- Location: Gorakhpur, Uttar Pradesh, India
- Coordinates: 26°44′N 83°25′E﻿ / ﻿26.733°N 83.417°E
- Type: lake

= Ramgarh Tal Lake =

Lake in Gorakhpur, Uttar Pradesh, India

Ramgarh Tal is a lake located in Gorakhpur, Uttar Pradesh, India. In 1970, at its largest size, the lake covered an area of 723 hectare with a circumference of 18 km. Today, it covers about 678 hectare.

== History ==
According to historian and author Rajbali Pandey, Gorakhpur was called Ramgram in the sixth century B.C. It was in Ramgram where the Kolian Republic was established. During this period, the Rapti River passed through the site of the present-day Ramgarh Tal. However, the direction of the Rapti River was later changed, and Ramgarh Tal came into existence from its remains.

== Development and Maintenance ==
In 1985, Vir Bahadur Singh became Chief Minister and formulated a plan to develop Ramgarh Tal as a tourist center. This plan was later abandoned following his death in 1989.

When Yogi Adityanath took over the role of Chief Minister of Uttar Pradesh in 2017, he unveiled plans to develop the lake into an 'international-level' tourist spot. The UP government also unveiled plans to notify the lake under the Wetland Management Rules.

At present, the NGT (National Green Tribunal) manages upkeep and protection of the lake. Due to the activism of the NGT, construction work has been banned within a radius of 500 meters.
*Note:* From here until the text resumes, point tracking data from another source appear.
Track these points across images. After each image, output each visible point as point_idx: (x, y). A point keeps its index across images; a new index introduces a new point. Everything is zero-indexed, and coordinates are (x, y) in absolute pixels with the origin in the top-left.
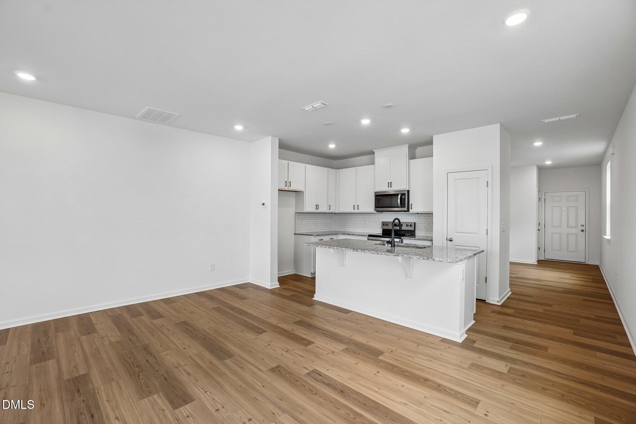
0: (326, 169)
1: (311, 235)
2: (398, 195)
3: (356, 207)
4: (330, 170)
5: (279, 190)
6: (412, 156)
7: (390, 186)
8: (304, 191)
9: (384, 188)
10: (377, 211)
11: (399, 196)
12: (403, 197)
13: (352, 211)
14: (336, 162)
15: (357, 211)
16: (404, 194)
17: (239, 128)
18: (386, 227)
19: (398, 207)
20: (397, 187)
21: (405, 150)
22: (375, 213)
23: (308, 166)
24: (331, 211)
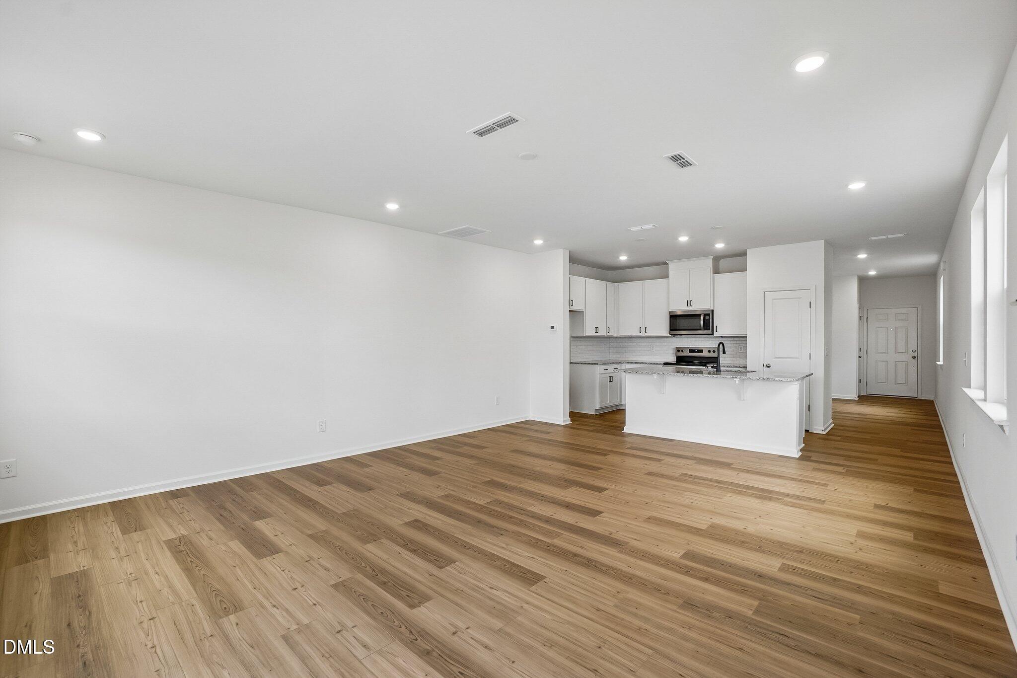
0: (603, 283)
1: (595, 364)
2: (700, 315)
3: (643, 330)
4: (609, 284)
5: (570, 311)
6: (716, 271)
7: (689, 304)
8: (584, 311)
9: (680, 308)
10: (671, 335)
11: (702, 317)
12: (707, 318)
13: (637, 334)
14: (610, 273)
15: (643, 334)
16: (708, 315)
17: (538, 242)
18: (681, 354)
19: (701, 330)
20: (698, 306)
21: (709, 262)
22: (669, 337)
23: (588, 280)
24: (609, 335)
The water quality of Ramgarh Tal Lake has decreased over time due to it being used as a dumping ground for sewage by nearby residential colonies.

"THE MARINE DRIVE OF PURVANCHAL": Due to its latest development and construction of driveway across the lake, it is also being popularized as marine drive along with Nauka Vihar.

The new name is certainly attracting tourists.